### WHAT TO DO
Copy out the text of every record below word for word, keeping each line as it appears. Leave the pictures out of your answer.

[Saved entries]
┌──

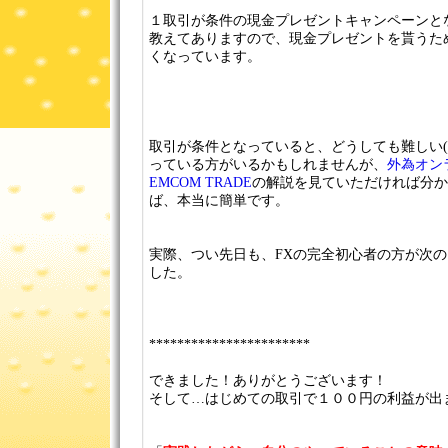
１取引が条件の現金プレゼントキャンペーンと
教えてありますので、現金プレゼントを貰うた
くなっています。
取引が条件となっていると、どうしても難しい(
っている方がいるかもしれませんが、
外為オン
EMCOM TRADE
の解説を見ていただければ分か
ば、本当に簡単です。
実際、つい先日も、FXの完全初心者の方が次
した。
***********************
できました！ありがとうございます！
そして…はじめての取引で１００円の利益が出まし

└──

### ANSWER
１取引が条件の現金プレゼントキャンペーンと
教えてありますので、現金プレゼントを貰うた
くなっています。
取引が条件となっていると、どうしても難しい(
っている方がいるかもしれませんが、
外為オン
EMCOM TRADE
の解説を見ていただければ分か
ば、本当に簡単です。
実際、つい先日も、FXの完全初心者の方が次
した。
***********************
できました！ありがとうございます！
そして…はじめての取引で１００円の利益が出まし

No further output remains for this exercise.